In the mid–1960s Zwerger's development as a painter took a decisive turn when he started experimenting with linocuts. Linoleum was invented by the English chemist Frederick Walton. The new material, developed in 1860, was initially used to produce resilient flooring. At the end of the 19th century the idea of using it for printing was born and the linocut came into being. Unlike woodcuts, printing with linoleum sheets leaves no imprint of a grain. The technique has been used by many artists, including Gabriele Münter, Pablo Picasso and Henri Matisse. Zwerger first learned to print at the School of Graphic Design in Vienna where he worked on wood engravings. Later, in the 1950s, he used this technique to produce bookplates and greeting cards. He first began experimenting with linocut in the 1960s, initially as a method of printing on silk, where his favoured motifs were bare trees and ornamental patterns. In the 1970s, he began cutting the black–and–white Athos scraperboard pictures onto linoleum sheets and printing them on Japanese paper. Scraperboard and linocut are very similar processes. Both use knives, both produce sharp contrasts between black and white, and in both the artist needs a steady hand and a clear vision, as a single misplaced line will destroy the entire work.

 

Colour linocuts

Reinhold Zwerger's colour linocuts, all of which were created between 1977 and 2000, were generally based on his gouache paintings from the 1960s and 70s. His aim, ambitiously, was to recreate the original paintings as exactly as possible using print techniques, a goal which he achieved to a quite astonishing extent.

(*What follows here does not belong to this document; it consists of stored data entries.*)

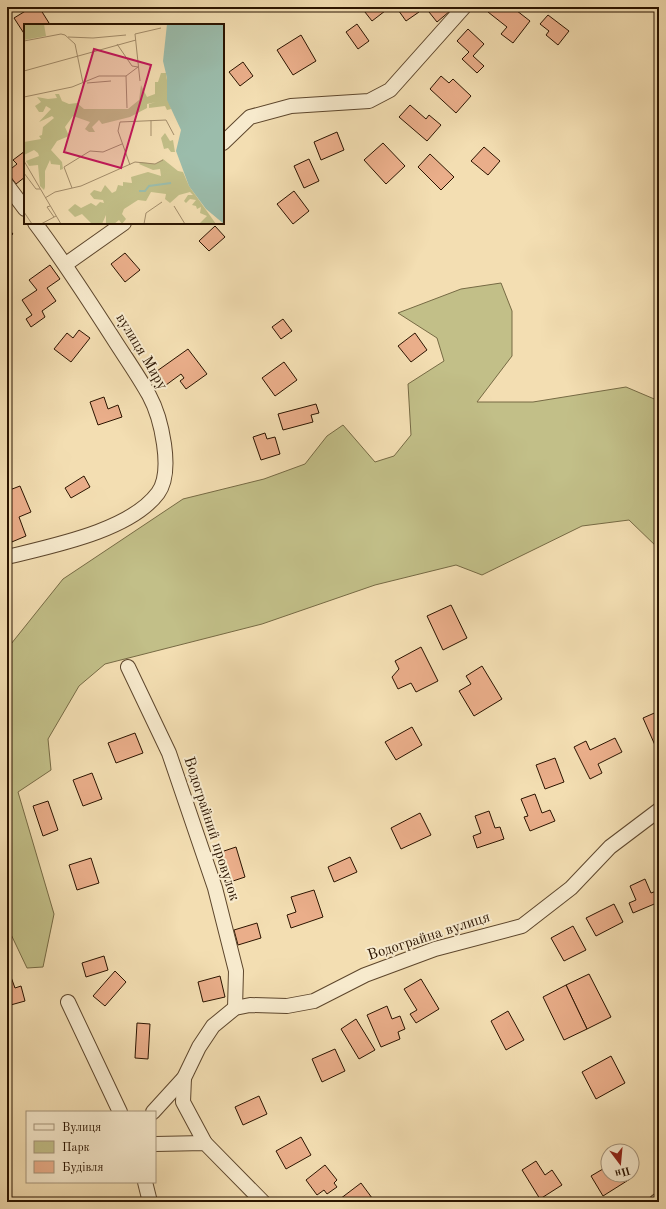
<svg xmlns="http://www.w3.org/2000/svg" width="666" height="1209" font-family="'Old Standard TT',serif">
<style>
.green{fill:#c2bf88;stroke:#766a44}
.building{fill:#eaae8a;stroke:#2b1400}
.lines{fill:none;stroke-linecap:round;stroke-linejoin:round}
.minor-casing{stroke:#5d462c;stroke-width:16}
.minor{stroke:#f7eacd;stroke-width:14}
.labels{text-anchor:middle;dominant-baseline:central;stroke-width:4;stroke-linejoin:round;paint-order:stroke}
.street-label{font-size:15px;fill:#2b1400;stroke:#f7eacd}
.inset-river{fill:none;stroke:#9bbcab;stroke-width:2}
.inset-road{fill:none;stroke:#a38d6b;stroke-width:1}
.view{fill:#c2185b;fill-opacity:0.15;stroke:#c2185b;stroke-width:2}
.inset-edge{fill:none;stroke:#2b1400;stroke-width:2}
</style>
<rect width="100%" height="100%" fill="#f3deb2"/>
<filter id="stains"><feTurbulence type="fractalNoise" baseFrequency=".005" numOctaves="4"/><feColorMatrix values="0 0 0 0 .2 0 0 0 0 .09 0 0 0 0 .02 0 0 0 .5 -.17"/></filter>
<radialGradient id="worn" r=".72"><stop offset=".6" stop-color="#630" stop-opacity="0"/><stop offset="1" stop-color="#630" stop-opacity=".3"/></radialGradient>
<path class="green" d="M501 283 512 311V356L477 402H533L626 387 659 401V549L629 520 582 526 482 575 456 565 375 585 262 624 105 664 79 686 48 739 51 770 18 792 54 914 43 967 27 968 7 926V649L63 579 183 499 264 479 305 464 327 436 343 425 375 462 394 456 411 435 408 384 444 361 437 338 398 313 461 289Z"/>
<g class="building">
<path d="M32 7H39L49 23 45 25H25V35L14 18Z"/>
<path d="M361 7H382L385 11 372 21Z"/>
<path d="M396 7H415L419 12 406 21Z"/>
<path d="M425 7H447L450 11 437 22Z"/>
<path d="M492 7H512L530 21 513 43 501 34 507 27 488 12Z"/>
<path d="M548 15 569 31 558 45 546 35 549 31 540 24Z"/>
<path d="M357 24 369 41 358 49 346 32Z"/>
<path d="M468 29 484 44 473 56 484 66 477 73 462 59 469 52 457 41Z"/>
<path d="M301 35 316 61 293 75 277 50Z"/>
<path d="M243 62 253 76 240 86 229 72Z"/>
<path d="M441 76 449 83 453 79 471 96 456 113 430 89Z"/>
<path d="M410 105 426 119 429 115 441 125 427 141 399 117Z"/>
<path d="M337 132 344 150 321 160 314 142Z"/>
<path d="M383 143 405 166 386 184 364 160Z"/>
<path d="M484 147 500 161 488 175 471 161Z"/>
<path d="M25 151V177L16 184 7 172 17 164 13 160Z"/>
<path d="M430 154 454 177 441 190 418 167Z"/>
<path d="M309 159 319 181 304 188 294 166Z"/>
<path d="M294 191 309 211 293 224 277 204Z"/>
<path d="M215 226 225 237 209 251 199 241Z"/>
<path d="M7 227 13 234 7 238Z"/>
<path d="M125 253 140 270 125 282 111 264Z"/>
<path d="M50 265 60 279 47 288 56 301 42 311 45 317 31 327 26 319 32 315 22 300 37 290 29 280Z"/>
<path d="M283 319 292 331 281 339 272 327Z"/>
<path d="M79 330 90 338 71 362 54 349 67 333 73 338Z"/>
<path d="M415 333 427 350 411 362 398 346Z"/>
<path d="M188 349 207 374 186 389 180 381 184 378 181 374 166 385 157 371Z"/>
<path d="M284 362 297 380 275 396 262 378Z"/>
<path d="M104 397 108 409 118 405 122 417 98 425 90 402Z"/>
<path d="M316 404 319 413 311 415 313 422 283 430 278 414Z"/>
<path d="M265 433 267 439 275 437 280 454 261 460 253 437Z"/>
<path d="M84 476 90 487 71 498 65 488Z"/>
<path d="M20 486 31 512 19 517 26 536 7 544V532L10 531 7 524V510L11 509 7 498V491Z"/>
<path d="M451 605 467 638 443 650 427 616Z"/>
<path d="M421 647 438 681 416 692 411 683 398 689 392 677 399 669 395 661Z"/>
<path d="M482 666 502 699 474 716 459 691 471 684 466 676Z"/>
<path d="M659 711V751L658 752 643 718Z"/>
<path d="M412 727 422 745 396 760 385 742Z"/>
<path d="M135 733 143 753 116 763 108 743Z"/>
<path d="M615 738 622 752 598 764 602 773 590 779 574 747 586 741 590 750Z"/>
<path d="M555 758 564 782 545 789 536 765Z"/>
<path d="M92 773 102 799 83 806 73 780Z"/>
<path d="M535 794 542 813 550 810 555 821 530 831 524 817 528 816 521 799Z"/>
<path d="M48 801 58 830 43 836 33 806Z"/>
<path d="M489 811 495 828 500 827 504 839 477 848 473 836 481 833 475 816Z"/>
<path d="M420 813 431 835 401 849 391 828Z"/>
<path d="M236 847 245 877 227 883 218 853Z"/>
<path d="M350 857 357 872 334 882 328 867Z"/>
<path d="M91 858 99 883 77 890 69 865Z"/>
<path d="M645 879 651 893 659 890V902L633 913 629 903 636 900 630 886Z"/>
<path d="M314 890 323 917 291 928 287 915 296 912 291 897Z"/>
<path d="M614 904 623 922 596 936 586 918Z"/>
<path d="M257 923 261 938 238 945 234 930Z"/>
<path d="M573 926 586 950 564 961 551 938Z"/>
<path d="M104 956 108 970 86 977 82 963Z"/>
<path d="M115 971 126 982 105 1006 93 996Z"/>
<path d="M589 974 611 1017 587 1029 566 985Z"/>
<path d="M220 976 225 997 203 1002 198 982Z"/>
<path d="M11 977 15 988 21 986 25 1001 7 1006V978Z"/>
<path d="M421 979 439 1009 416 1023 410 1014 417 1010 404 989Z"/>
<path d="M566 985 587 1029 564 1040 543 997Z"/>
<path d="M387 1006 392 1019 400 1016 405 1029 398 1032 400 1039 381 1047 367 1015Z"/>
<path d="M508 1011 524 1040 506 1050 491 1021Z"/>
<path d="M356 1019 375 1050 359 1059 341 1029Z"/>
<path d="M137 1023 150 1024 148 1059 135 1058Z"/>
<path d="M335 1049 345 1071 322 1082 312 1059Z"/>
<path d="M611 1056 625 1083 596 1099 582 1072Z"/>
<path d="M259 1096 267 1114 243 1125 235 1107Z"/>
<path d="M301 1137 311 1155 286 1169 276 1151Z"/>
<path d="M536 1161 545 1175 552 1170 562 1185 540 1199 522 1170Z"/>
<path d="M325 1165 337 1180 334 1183 337 1187 327 1194 324 1190 317 1195 306 1180Z"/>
<path d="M608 1166V1175H627L630 1179 603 1196 591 1176Z"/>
<path d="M361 1183 375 1202H336Z"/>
</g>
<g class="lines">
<defs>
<g id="minor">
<path d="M223 143 250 117 291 106 369 101 390 90 464 7"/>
<path d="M7 185 25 209"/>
<path d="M66 264 124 223"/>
<path d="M7 557C51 546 130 531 158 493 174 471 161 417 149 395 138 375 125 357 113 338 88 299 63 260 35 223"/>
<path d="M128 667 169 753 215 888 236 971 235 1008"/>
<path d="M68 1002 120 1112"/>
<path d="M184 1078 183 1102 205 1143"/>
<path d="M153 1112 184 1078 199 1047 213 1026 235 1008 250 1005 287 1006 314 1001 365 975 435 949 522 926 571 888 610 847 659 810"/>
<path d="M155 1144 205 1143 263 1202"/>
<path d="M145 1182 150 1202"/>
<path d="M656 1202 659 1200"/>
</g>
</defs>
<use href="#minor" class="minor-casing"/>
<use href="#minor" class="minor"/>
</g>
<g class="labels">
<g class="street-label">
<text transform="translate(141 352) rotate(59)">вулиця Миру</text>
<text transform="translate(211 829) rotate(72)">Водограйний провулок</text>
<text transform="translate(429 937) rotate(-18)">Водограйна вулиця</text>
</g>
</g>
<g transform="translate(24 24)">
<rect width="200" height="200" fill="#f3deb2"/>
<path d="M0 0H20L22 12 0 16ZM137 49H142L147 85 143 86 141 82 125 84V80L132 78 123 80V84L106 93 78 100 75 96 68 103 71 108H65L61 105 66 98 49 92 41 103 45 112 33 117 27 126 38 138 39 145 36 146V141L27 140 26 136 21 147V163L20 166 16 162 14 141 5 142 2 137 15 132 14 129 10 126 0 131V118L17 115 15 112 18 111 19 103 30 94 28 92 15 98 27 85 22 82 19 88H15L11 82 17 78 13 73 24 75 33 74 31 70H35L38 77 45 80 53 79 60 85H104L115 76 117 61 123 73 131 70V58H134ZM141 109 146 117 149 116 151 128H147L144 124 140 125 137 114ZM139 135 154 147 159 148 165 162 192 200H175L183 192 176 189 177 183 173 185 172 182 168 181 172 176 166 175 162 179 160 177 164 171H169L166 168 155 171 146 179 141 175 142 170 127 168 122 177 114 176 100 185 98 190 102 195 98 200 95 196 90 200H82V191L78 200H68L58 190 51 193 44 186 51 180 57 184 67 179 72 182 76 178 80 179 79 176 70 175 66 170 70 166 77 168 81 161 88 169 92 167 94 161 99 162V158L108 159 107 153 124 148 137 152 136 145 129 146 115 140 117 138 131 140Z" fill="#c2bf88"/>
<path d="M143 0H200V200L182 185 165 162 152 127 157 106 143 76V54L139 37Z" fill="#9bbcab"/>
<path class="inset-river" d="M115 167H121L125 162 147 159"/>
<path class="inset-road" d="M44 13 69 14 102 11M0 17 37 10 41 11 51 20 59 59M93 20 108 42 114 43M0 47 112 16M102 52 103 84M116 57 111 10 137 4M63 59 87 57M0 73 48 63 75 52H102L114 43M127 112V96M0 137 37 200M106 141 94 107 96 98 142 96 150 111M0 149 12 165H16M48 164 40 143 66 127 79 128 98 120M21 174 31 168 57 162 111 138 131 140 139 136M26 182 23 183 30 193M150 182 161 200M0 188 8 200M17 200 32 192M120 200 122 189 138 178"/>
<path class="view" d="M70 25 127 41 97 144 40 128Z"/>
<rect width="200" height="200" class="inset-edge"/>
</g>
<rect width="666" height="1209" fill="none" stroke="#f3deb2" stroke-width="24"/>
<rect x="8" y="8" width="650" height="1193" fill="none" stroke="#2b1400" stroke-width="2"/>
<rect x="12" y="12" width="642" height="1185" fill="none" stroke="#2b1400"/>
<rect x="26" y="1111" width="130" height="72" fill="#f7eacd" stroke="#a5947b"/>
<rect x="34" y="1124" width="20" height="6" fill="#f7eacd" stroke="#a5947b"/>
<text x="62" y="1131" font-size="12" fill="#2b1400">Вулиця</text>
<rect x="34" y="1141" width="20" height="12" fill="#c2bf88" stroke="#a5947b"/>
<text x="62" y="1151" font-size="12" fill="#2b1400">Парк</text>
<rect x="34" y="1161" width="20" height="12" fill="#eaae8a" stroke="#a5947b"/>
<text x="62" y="1171" font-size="12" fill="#2b1400">Будівля</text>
<g transform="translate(620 1163) rotate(164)"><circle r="19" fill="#f7eacd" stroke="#a5947b"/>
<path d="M0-3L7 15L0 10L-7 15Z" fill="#8f2418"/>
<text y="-6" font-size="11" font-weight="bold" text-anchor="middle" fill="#2b1400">Пн</text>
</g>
<rect width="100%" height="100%" filter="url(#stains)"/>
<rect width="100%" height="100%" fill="url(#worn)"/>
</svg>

Original gouache-scraperboard, Calabria, 1969

10-colour linocut, 1999

The creation of a colour linocut begins in the mind. The artist decides how many colours will be needed, which colour tones to use and what order to print them in. This planning stage is fundamentally the most important part of the work, although preparing and printing the plates also demands great dexterity and precision. Zwerger's speciality was extremely accurate printing with several different colour plates. For a single sheet, he would print between 10 and 20 plates on top of one another. In one instance, he used 38. It took him approximately a month to produce one print. He did his cutting and printing in his studio in Vienna's Second District. The printed sheets – usually produced in runs of 30 – were hung out with clothes pegs to dry.

 

 

Zwerger's Mount Athos prints in particular were very well received. They were most recently displayed at a joint exhibition at Klosterneuburg monastery under the title "Austrian Artists and Mount Athos" in the summer of 2010. Reinhold Zwerger continued to work on linocuts and prints until 2000. Thereafter he turned his attention to writing, until his death in 2009. His book "Walks on Mount Athos" was published in 2005.